HERE is a note R. W. Porter recently sent in: "Dr. Anderson called my attention today to the fact that the depth of a telescope mirror is always equal to the distance between the foci of the mirror's central and marginal zones.

"For instance (in the figure) if knife-edge and pinhole are together at a" for an even cut-off of light reflected from around a, and are at c" for light reflected from c, then a"c" is equal to the mirror's sagitta ac'. This applies to all apertures or focal ratios.

"It arises from a fundamental property of the parabola, viz., that the subnormal for any point on the curve is a constant. Hence, in the figure, c'c" equals b'b", leaving ac' equaling a"c", or ab' equalling a"b".

"These differences of focal length in the neighborhood of the mirror's center of curvature, found with knife-edge and pinhole moving together, are derived from but if the pinhole alone is fixed (as is customary among amateurs) .

"It had never occurred to me that a fellow could find this quantity quite independent of the formula, by simply laying a straightedge on his mirror and measuring its depth. I had never seen the point alluded to in any book on applied optics."


Mason's hot plow for pitch laps

THANKS to Yankee ingenuity there are something under 1,000,000 ways to cut out the facets on pitch laps. The one in the accompanying drawing is by William A. Mason, 1303 Lakeview Ave., Lorain, Ohio. He says, "Do not try to make the groove full depth at the first stroke. Pull this tool through the pitch rather than push it. Do it slowly. With this tool there will be no chips or flakes." In the redrawn sketch the lap thickness was inadvertently exaggerated.

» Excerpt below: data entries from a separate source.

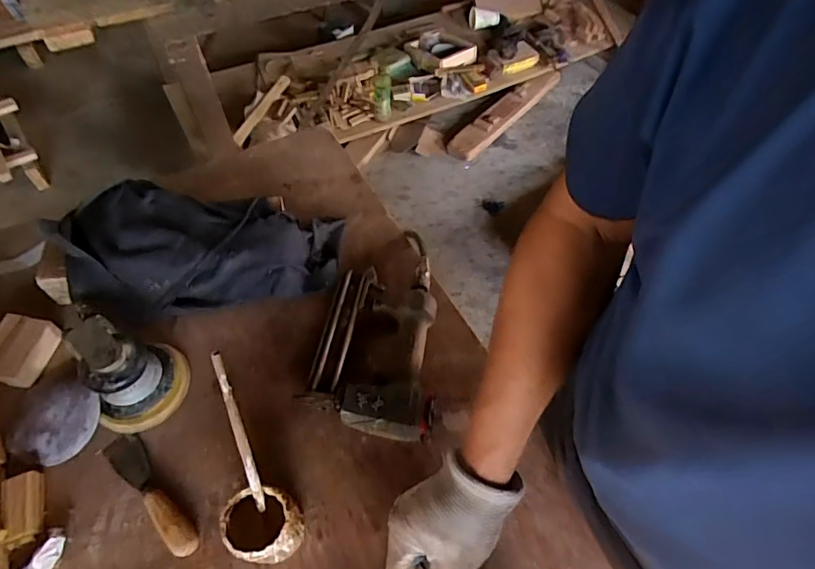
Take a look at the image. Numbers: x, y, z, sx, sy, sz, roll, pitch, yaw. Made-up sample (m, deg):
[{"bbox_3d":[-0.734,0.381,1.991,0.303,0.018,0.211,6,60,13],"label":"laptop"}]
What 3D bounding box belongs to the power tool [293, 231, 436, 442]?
[{"bbox_3d":[-0.022,0.035,0.662,0.161,0.050,0.332,11,56,6],"label":"power tool"}]

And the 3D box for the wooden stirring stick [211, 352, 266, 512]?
[{"bbox_3d":[-0.148,0.170,0.456,0.010,0.260,0.008,-4,28,1],"label":"wooden stirring stick"}]

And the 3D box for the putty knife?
[{"bbox_3d":[-0.288,0.232,0.549,0.169,0.022,0.035,38,62,22],"label":"putty knife"}]

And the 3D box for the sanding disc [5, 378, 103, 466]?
[{"bbox_3d":[-0.422,0.162,0.584,0.091,0.011,0.093,0,69,-1],"label":"sanding disc"}]

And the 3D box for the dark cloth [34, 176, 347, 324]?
[{"bbox_3d":[-0.286,-0.050,0.694,0.376,0.073,0.194,1,57,-12],"label":"dark cloth"}]

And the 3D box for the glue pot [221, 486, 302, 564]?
[{"bbox_3d":[-0.144,0.249,0.497,0.073,0.084,0.065,2,56,-2],"label":"glue pot"}]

ABOUT once a month, for years, we have received letters much like the following: "Will you kindly advise me the names of books or publications containing data on the theory and construction of spectroscopes, also on their operation." So far as is known, there is no such book, and we wish somebody would write one covering just that ground in an all-around manner. Physicists pick up their knowledge of the use of spectroscopes by word of mouth, from older physicists, not from anything in print. Of course, it may be that such a book wouldn't pay its way, unless a very high price were charged for it, but we believe many an amateur would lay down five simoleons for one if it were practical, understandable and interesting. A physicist we recently spoke to about the matter stated his belief that it would be possible to drop out the deep stuff (higher physics) which is so closely hooked up with spectroscopy, and still write a good book, but be was too busy to do so. The fact probably is that few who understand the use of spectroscopes (except manufacturers) could tell us how to make them. Maybe it would best be a two-man book, then, but we don't know the names of the logical candidates to write it.

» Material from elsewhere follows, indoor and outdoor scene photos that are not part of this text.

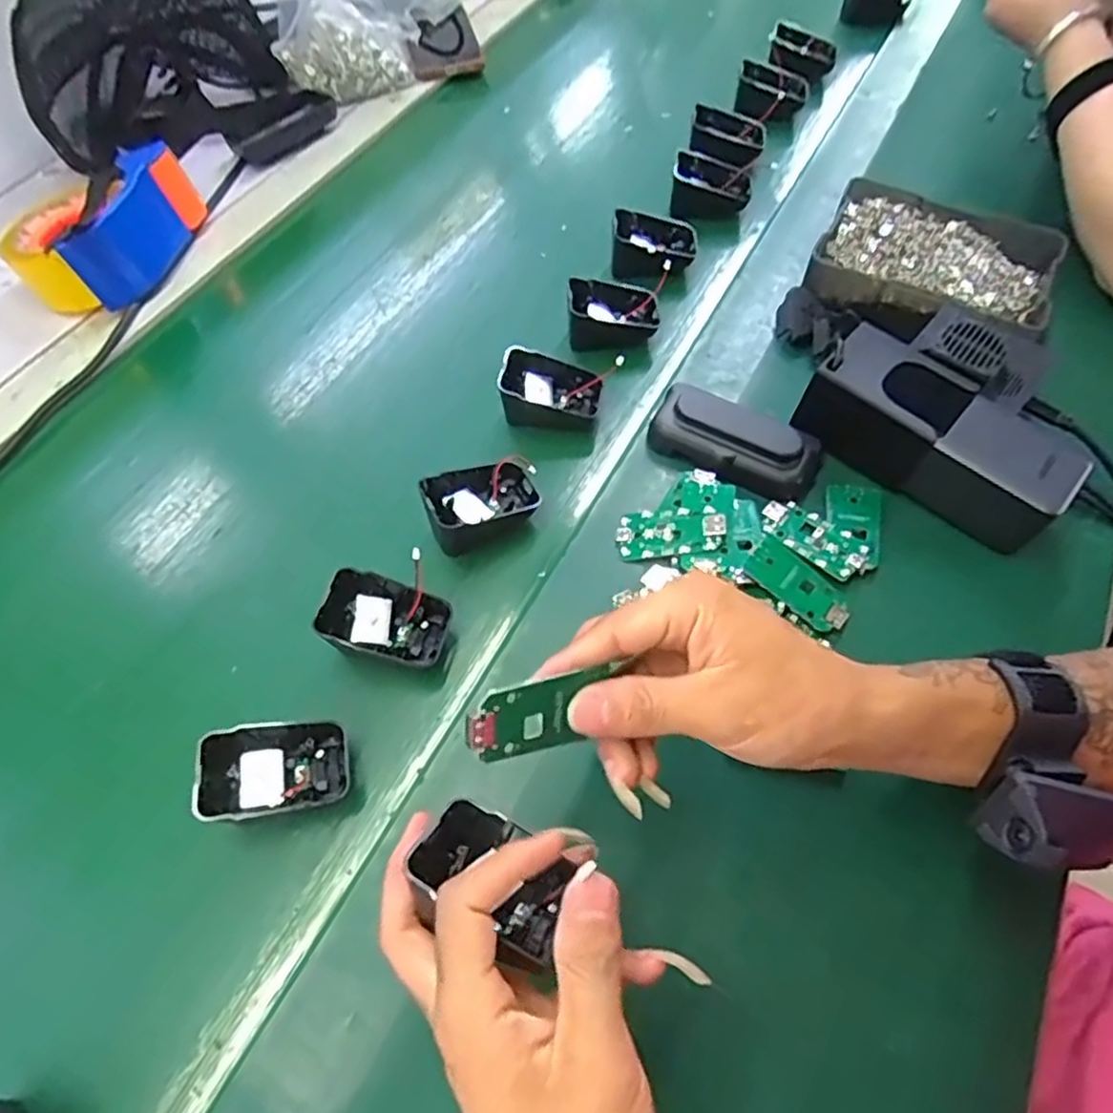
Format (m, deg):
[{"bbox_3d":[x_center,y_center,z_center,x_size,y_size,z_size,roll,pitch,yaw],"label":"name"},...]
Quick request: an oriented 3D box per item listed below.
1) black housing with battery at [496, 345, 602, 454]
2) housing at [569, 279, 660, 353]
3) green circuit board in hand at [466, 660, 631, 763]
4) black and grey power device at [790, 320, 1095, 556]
[{"bbox_3d":[-0.004,-0.113,0.482,0.063,0.039,0.045,7,59,8],"label":"black housing with battery"},{"bbox_3d":[0.042,-0.180,0.526,0.068,0.040,0.046,-1,58,3],"label":"housing"},{"bbox_3d":[-0.005,0.061,0.274,0.062,0.029,0.004,-5,14,-32],"label":"green circuit board in hand"},{"bbox_3d":[0.231,-0.074,0.428,0.152,0.054,0.059,35,67,22],"label":"black and grey power device"}]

LAST month we gave you a little advance dope on the forthcoming fourth edition' of A.T.M. Various things, including our annual vacation and a little attack of the tummyache, have held us up and, at present writing (Oct. 14), the second proofs have just been returned to printer. So it looks as if the book ought to be ready by another month. It will be no larger but certain out-of-date parts have been replaced by what we think is better stuff, a lot of small corrections have been made, and quite a few new notes substituted older ones.